The role of weather to determine causation of incidents in forensic engineering should not be underestimated. The path to understanding cases involving an outside event can often be determined by weather factors at the time at the time of the incident.
Sometimes it can be obvious when weather is a central factor in an incident. When high winds cause a crane to topple over or a car pulls out in front of another during a downpour causing a collision, weather is usually the culprit. Engineers can complete additional research to verify the conditions that existed when a particular incident or property loss occurred.
One of these verifications tools is CoreLogic, a large and diverse online service which targets property and casualty insurers. CoreLogic is an excellent source for finding reliable weather data for a single point on earth or an entire portfolio. CoreLogic helps CED engineers consider wind vs. flood after a storm surge occurs in cases involving waterfront structures like bulkheads or piers. Dr. Thomas Jeffery, Principal, Science and Analytics at CoreLogic, found that “storm surge has historically been the deadliest and most destructive hazard we deal with.” CoreLogic indicates that Miami has the highest number of homes at risk for 2020 (source).
For example, CoreLogic can provide a wind verification report for a location, listing “storm events” and “estimated maximum windspeed” over a 10-year period. The report includes the date and the windspeed at the location within 1 mile, 3 miles, or 10 miles – a very detailed and comprehensive piece of weather pattern history.
Using weather data from CoreLogic, coupled with available aerial imagery, CED engineers are able to pinpoint the effect of weather on exact locations, down to a specific property. Data is available to identify the exact size of hail or precisely where an electrical storm struck using lightning verification techniques.

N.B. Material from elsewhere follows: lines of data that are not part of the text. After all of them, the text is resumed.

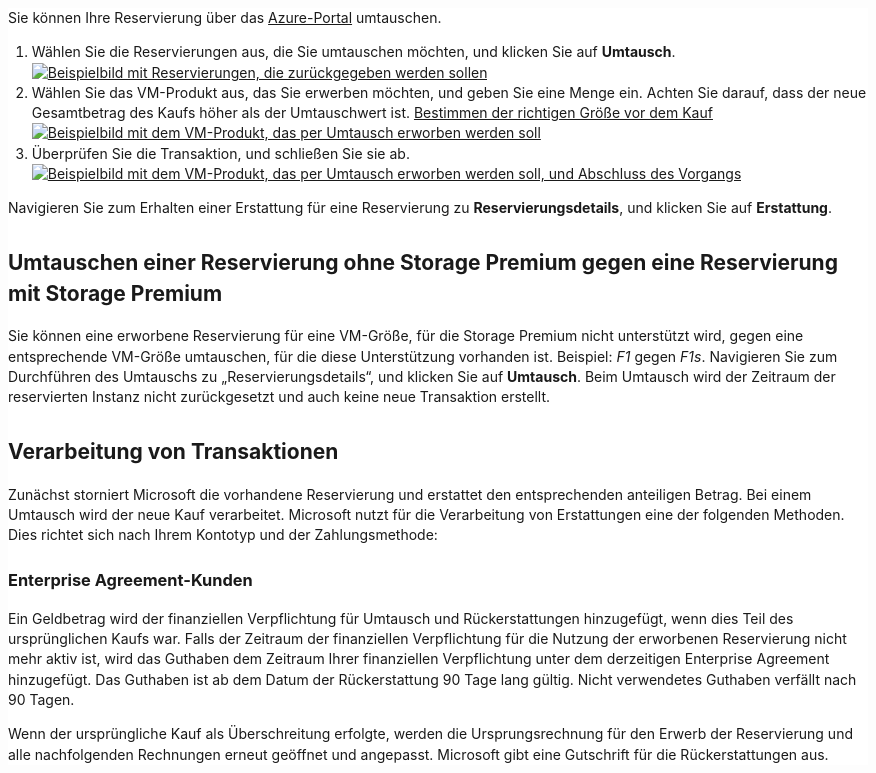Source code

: Sie können Ihre Reservierung über das [Azure-Portal](https://portal.azure.com/#blade/Microsoft_Azure_Reservations/ReservationsBrowseBlade) umtauschen.

1. Wählen Sie die Reservierungen aus, die Sie umtauschen möchten, und klicken Sie auf **Umtausch**.  
    [![Beispielbild mit Reservierungen, die zurückgegeben werden sollen](./media/exchange-and-refund-azure-reservations/exchange-refund-return.png)](./media/exchange-and-refund-azure-reservations/exchange-refund-return.png#lightbox)
1. Wählen Sie das VM-Produkt aus, das Sie erwerben möchten, und geben Sie eine Menge ein. Achten Sie darauf, dass der neue Gesamtbetrag des Kaufs höher als der Umtauschwert ist. [Bestimmen der richtigen Größe vor dem Kauf](../../virtual-machines/prepay-reserved-vm-instances.md#determine-the-right-vm-size-before-you-buy)  
    [![Beispielbild mit dem VM-Produkt, das per Umtausch erworben werden soll](./media/exchange-and-refund-azure-reservations/exchange-refund-select-purchase.png)](./media/exchange-and-refund-azure-reservations/exchange-refund-select-purchase.png#lightbox)
1. Überprüfen Sie die Transaktion, und schließen Sie sie ab.  
    [![Beispielbild mit dem VM-Produkt, das per Umtausch erworben werden soll, und Abschluss des Vorgangs](./media/exchange-and-refund-azure-reservations/exchange-refund-confirm-exchange.png)](./media/exchange-and-refund-azure-reservations/exchange-refund-confirm-exchange.png#lightbox)

Navigieren Sie zum Erhalten einer Erstattung für eine Reservierung zu **Reservierungsdetails**, und klicken Sie auf **Erstattung**.

## <a name="exchange-non-premium-storage-for-premium-storage"></a>Umtauschen einer Reservierung ohne Storage Premium gegen eine Reservierung mit Storage Premium

Sie können eine erworbene Reservierung für eine VM-Größe, für die Storage Premium nicht unterstützt wird, gegen eine entsprechende VM-Größe umtauschen, für die diese Unterstützung vorhanden ist. Beispiel: _F1_ gegen _F1s_. Navigieren Sie zum Durchführen des Umtauschs zu „Reservierungsdetails“, und klicken Sie auf **Umtausch**. Beim Umtausch wird der Zeitraum der reservierten Instanz nicht zurückgesetzt und auch keine neue Transaktion erstellt. 

## <a name="how-transactions-are-processed"></a>Verarbeitung von Transaktionen

Zunächst storniert Microsoft die vorhandene Reservierung und erstattet den entsprechenden anteiligen Betrag. Bei einem Umtausch wird der neue Kauf verarbeitet. Microsoft nutzt für die Verarbeitung von Erstattungen eine der folgenden Methoden. Dies richtet sich nach Ihrem Kontotyp und der Zahlungsmethode:

### <a name="enterprise-agreement-customers"></a>Enterprise Agreement-Kunden

Ein Geldbetrag wird der finanziellen Verpflichtung für Umtausch und Rückerstattungen hinzugefügt, wenn dies Teil des ursprünglichen Kaufs war. Falls der Zeitraum der finanziellen Verpflichtung für die Nutzung der erworbenen Reservierung nicht mehr aktiv ist, wird das Guthaben dem Zeitraum Ihrer finanziellen Verpflichtung unter dem derzeitigen Enterprise Agreement hinzugefügt. Das Guthaben ist ab dem Datum der Rückerstattung 90 Tage lang gültig. Nicht verwendetes Guthaben verfällt nach 90 Tagen.

Wenn der ursprüngliche Kauf als Überschreitung erfolgte, werden die Ursprungsrechnung für den Erwerb der Reservierung und alle nachfolgenden Rechnungen erneut geöffnet und angepasst. Microsoft gibt eine Gutschrift für die Rückerstattungen aus.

Another weather and tides data resource commonly used by CED engineers is the National Oceanic & Atmospheric Administration (NOAA), which includes the National Weather Service (NWS) and the Center for Operational Oceanographic Products and Services (CO-OPS). “The NWS provides weather, hydrologic and climate forecasts and warnings to the United States, its territories, adjacent waters and ocean areas for the protection of life and property and the enhancement of the national economy.” While the CO-OPS “is the authoritative source for accurate, reliable, and timely tides, water levels, currents, and other coastal oceanographic and meteorological information” (source).
Using the excellent data from NOAA, accessing services like CoreLogic, and reviewing local news reports and information, provides CED engineers with the broader context needed to compile thorough and accurate analysis and reports. This combination of tools, experience in the field, and industry knowledge allows the engineers at CED to provide accurate, verified, and reviewed results for cases.